Figure out your budget
Before you go into an auction, you’ll need to know how much you can and should bid. Many times the opening bid represents the amount owed on the property (a minimum bid auction); other times, it’s set much lower in an effort to attract bidders (an absolute auction). Either way, there are three things to keep in mind.
- A bank is not allowed to make money on a foreclosure auction. Anything gained on the auction after tax liens are satisfied will revert to the previous homeowner.
- An auctioneer may set a hidden reserve if a bank has a minimum that they will accept for the property. If the reserve is not met, the seller (bank trustee) has no obligation to sell the property — even to the highest bidder.
- Good deals have limits. Research recently sold comparable homes in the area to know what constitutes a wise purchase in the property’s neighborhood and set a threshold for your top bid. A top-performing real estate agent can help.
You’ll also want to give yourself a generous budget to account for probable repairs and updates. If someone hasn’t been able to make their mortgage payments, there are probably other home maintenance tasks that have fallen by the wayside.
Connolly says that her buyers have seen major repairs come up after foreclosure auctions, such as the need to replace plumbing and electrical systems. Since you may not be able to get an inspection, give yourself a buffer for the following items, making your best estimate based on your locale and the size of the home:
- Foundation: $1,800 – $6,500
- Roof: $4,000 – $25,000
- Plumbing: $2,000 – $15,000
- Electrical: $7.79 per foot to rewire + $1,200 – $2,500 for panel
- Cosmetic: $18,000 – $75,000 (varies widely based on size and finishes)
Bid like an auction pro
In a foreclosure auction, you may end up bidding against established real estate investors. They have a strategy for getting a profitable deal at auction, and so should you!
- Sign up for email alerts. Time is your friend when it comes to foreclosure property research, so make sure you hear about potential auctions as early as possible.
- Get your financing in order. If you’re getting a mortgage, be sure to go through the pre-approval process. If you’re paying cash, have your proof of funds ready. (Note: many in-person auctions require a cash purchase. Check the rules.)
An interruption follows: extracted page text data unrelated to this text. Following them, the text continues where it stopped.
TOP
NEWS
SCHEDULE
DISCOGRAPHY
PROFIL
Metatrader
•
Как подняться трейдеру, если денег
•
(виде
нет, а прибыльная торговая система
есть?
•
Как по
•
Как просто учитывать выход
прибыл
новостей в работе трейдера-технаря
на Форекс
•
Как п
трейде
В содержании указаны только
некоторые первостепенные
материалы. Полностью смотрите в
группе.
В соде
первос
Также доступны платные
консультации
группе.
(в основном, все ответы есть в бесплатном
- Register early. Yes, you’ll need to pay your deposit at this time, but the deposit is refundable. You’ll want access to any and all updates that registered bidders get.
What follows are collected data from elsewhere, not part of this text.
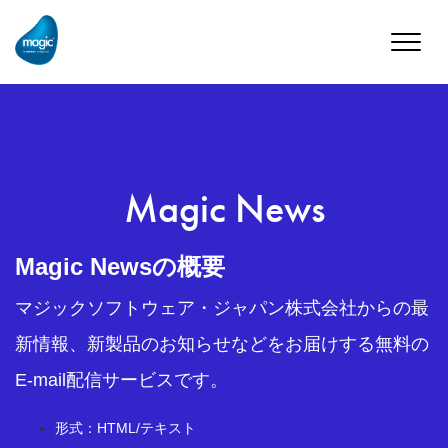
Toggle
naviga
Magic News
Magic Newsの概要
マジックソフトウェア・ジャパン株式会社からの最
新情報、新製品のお知らせなどをお届けする無料の
E-mail配信サービスです。
形式：HTML/テキスト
- Develop a formula. A suggested rule of thumb is market value, times percentage of marketability, minus cost of repairs. Meaning, if comparable sales of a well-kept house in the neighborhood go for $100,000, but this property is only worth 80% of that price in its present condition, and it will take $20,000 to make repairs, then your maximum bid should be $60,000.
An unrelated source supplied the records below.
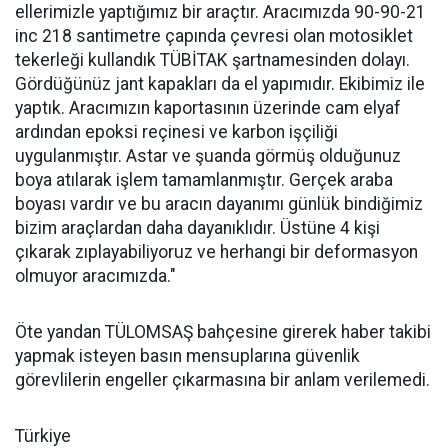
ellerimizle yaptığımız bir araçtır. Aracımızda 90-90-21
inc 218 santimetre çapında çevresi olan motosiklet
tekerleği kullandık TÜBİTAK şartnamesinden dolayı.
Gördüğünüz jant kapakları da el yapımıdır. Ekibimiz ile
yaptık. Aracımızın kaportasının üzerinde cam elyaf
ardından epoksi reçinesi ve karbon işçiliği
uygulanmıştır. Astar ve şuanda görmüş olduğunuz
boya atılarak işlem tamamlanmıştır. Gerçek araba
boyası vardır ve bu aracın dayanımı günlük bindiğimiz
bizim araçlardan daha dayanıklıdır. Üstüne 4 kişi
çıkarak zıplayabiliyoruz ve herhangi bir deformasyon
olmuyor aracımızda."
Öte yandan TÜLOMSAŞ bahçesine girerek haber takibi
yapmak isteyen basın mensuplarına güvenlik
görevlilerin engeller çıkarmasına bir anlam verilemedi.
Türkiye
- Keep emotions in check. Don’t let the excitement of the auction pressure you to go above your maximum bid. Start low and be savvy.
- Purchase title insurance. Yes, you’ve done your research, but title insurance protects you just in case there were hidden liens on the property.
- Wait for the certificate of title. If you win an auction, do not make any improvements until you have the title in hand. The prior owners may contest the sale, so you don’t want to invest money until the title is in your name.
- Bid again. If you lose your first auction — or your first couple auctions — don’t be disheartened. Chalk each experience up to the learning process and jump back in when you’re ready.
Buying a foreclosed home at auction can be risky, but it can also present an opportunity to get a good deal. Do your homework, and enlist the help of professionals when necessary. A real estate lawyer is an excellent resource, as is an expert real estate agent in your area.
Because of the nuances in auction regulations, local knowledge of real estate auction procedures is imperative when embarking on this kind of adventure, especially for the first time, so don’t hesitate to consult a local expert. Happy bidding!